Succès du référendum contre la baisse des rentes
Unia a recueilli à lui seul plus de 60'000 signatures. En tout, 150'000 signatures seront bientôt déposées

Lancé en janvier, le référendum contre la baisse du taux de conversion a été très bien accueilli par la population. Et Unia remporte un succès d'estime en prouvant qu'il peut récolter, seul, les signatures nécessaires à un référendum.

Pour la première fois de son histoire, Unia a montré qu'il pouvait récolter à lui seul les 50000 signatures nécessaires pour faire aboutir un référendum. Le syndicat a même recueilli plus de 60000 signatures. Unia a également fédéré une large alliance d'organisations - dont le PSS, l'USS, le Parti du travail et l'Avivo - contre la baisse du taux de conversion dans le 2e pilier. Une baisse qui implique une réduction de 10% des rentes. Au total, plus de 150000 signatures ont été récoltées. Elles seront déposées le 8 avril. La votation devrait avoir lieu fin novembre ou au début de 2010.
Le point avec Aldo Ferrari, secrétaire régional d'Unia Vaud et artisan de la lutte pour que le 2e pilier reste une assurance sociale.

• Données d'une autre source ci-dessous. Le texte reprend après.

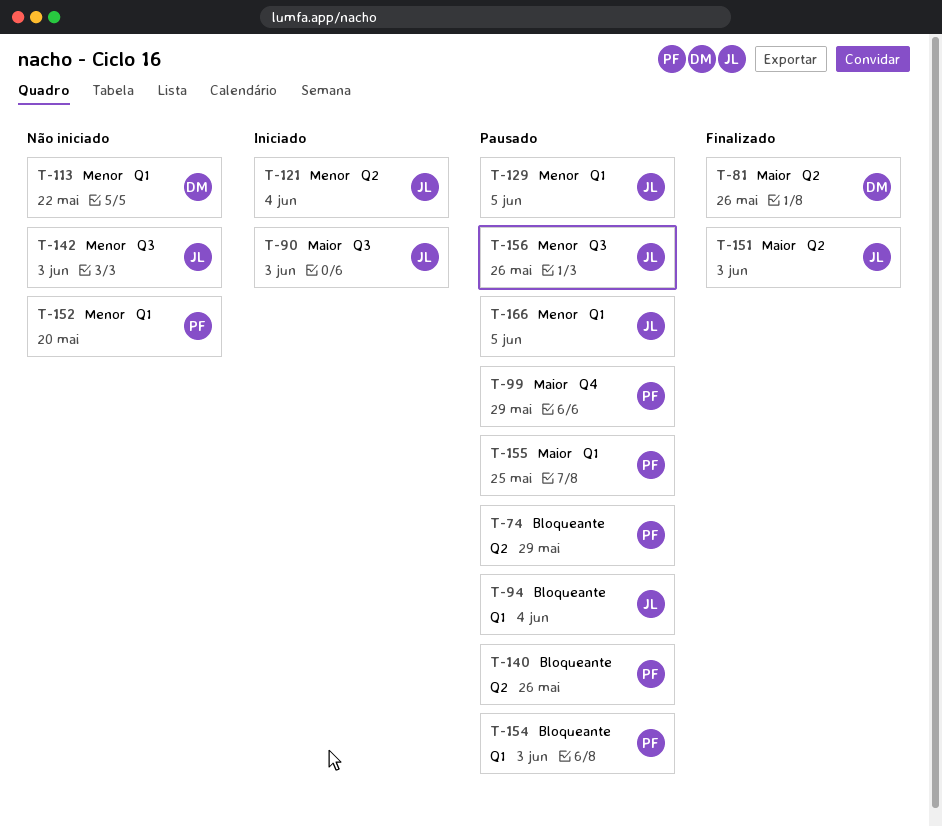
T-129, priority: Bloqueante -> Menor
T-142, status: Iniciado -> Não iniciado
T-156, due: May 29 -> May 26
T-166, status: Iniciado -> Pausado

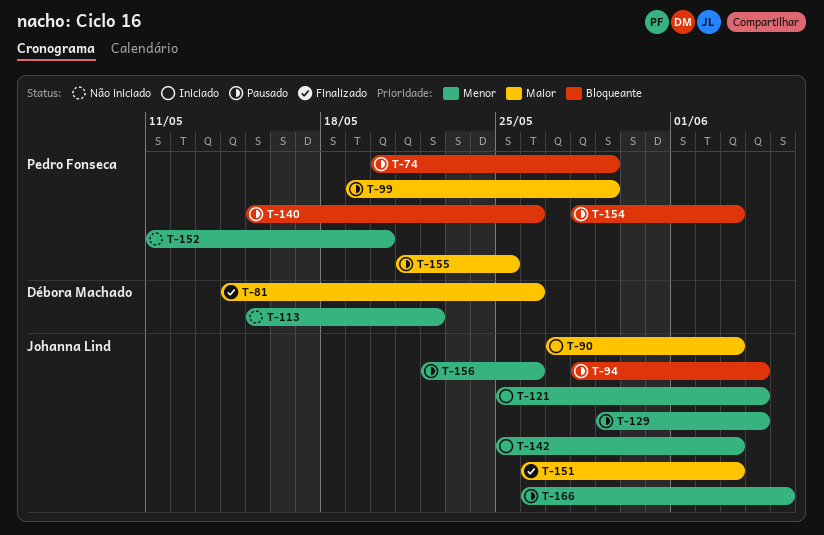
T-129, due: Jun 5 -> Jun 4
T-142, status: Não iniciado -> Iniciado

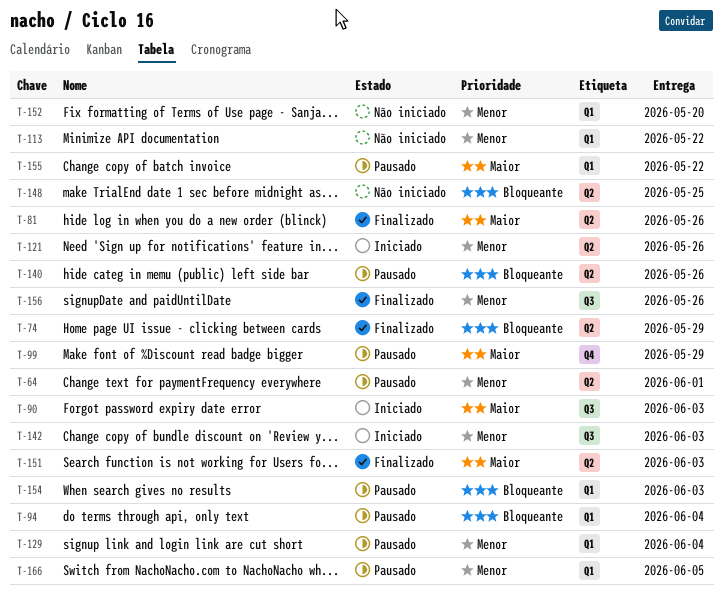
T-64: none -> present
T-74, status: Pausado -> Finalizado
T-121, due: Jun 4 -> May 26
T-148: none -> present
T-155, due: May 25 -> May 22
T-156, status: Pausado -> Finalizado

Unia a récolté, seul, 60000 signatures. Quelles sont les raisons de ce succès?
La baisse du taux de conversion est une attaque supplémentaire contre les rentes, les gens le voient bien. Ils en ont assez que ce soit toujours à eux de faire des sacrifices, alors que la Confédération donne des milliards à l'UBS, une société dirigée par des mégalomanes. Ce n'est pas la crise qui est à l'origine de ce succès, mais plutôt ce sentiment d'injustice. Je pense aussi que nous recueillons les fruits du travail entamé en 2003 contre le démantèlement du 2e pilier et la réduction du taux de rémunération minimal des avoirs dans la Loi sur la prévoyance professionnelle (LPP).

Rien n'est encore gagné, il faut maintenant convaincre la majorité de la population de voter contre cette baisse...
Unia a un plan de campagne dans lequel il entend associer ses membres et la population, afin de mener un débat démocratique sur un régime d'assurance sociale, le 2e pilier, auquel les gens croient. Le 2e pilier ne doit en aucun cas devenir une assurance privée. Cette campagne sera aussi l'occasion d'être présent dans les entreprises, sur les chantiers, sur la place publique pour montrer qu'Unia défend les travailleurs quand ils sont actifs mais également en prévision de leurs vieux jours.
Unia a montré qu'il était crédible et que s'il lançait un référendum, il était capable de le faire aboutir, mais aussi de fédérer beaucoup de monde dans ce but. Pour la campagne, nous allons poursuivre sur cette voie.

Quelles sont les chances de succès devant le peuple?
Je ne veux pas faire de pronostic, mais avoir obtenu autant de signatures est le signe qu'Unia a visé juste, que la LPP est l'affaire des partenaires sociaux et que les gens en ont marre que l'on touche à leur retraite. Je pense que cette fois le syndrome de la peur, comme on a pu le voir pour l'âge flexible de l'AVS, ne s'imposera pas. Mais rien n'est gagné d'avance. Nos adversaires, soit les assureurs vie et une partie du monde de la gestion de finances, vont mettre des moyens considérables dans cette campagne. Si l'on veut que le 2e pilier reste une assurance sociale, il est fondamental de gagner la votation. Sinon ce sera une victoire de ceux qui font de l'assurance vie à but lucratif, au détriment de ceux qui font du 2e pilier une forme de redistribution des richesses produites par les salariés.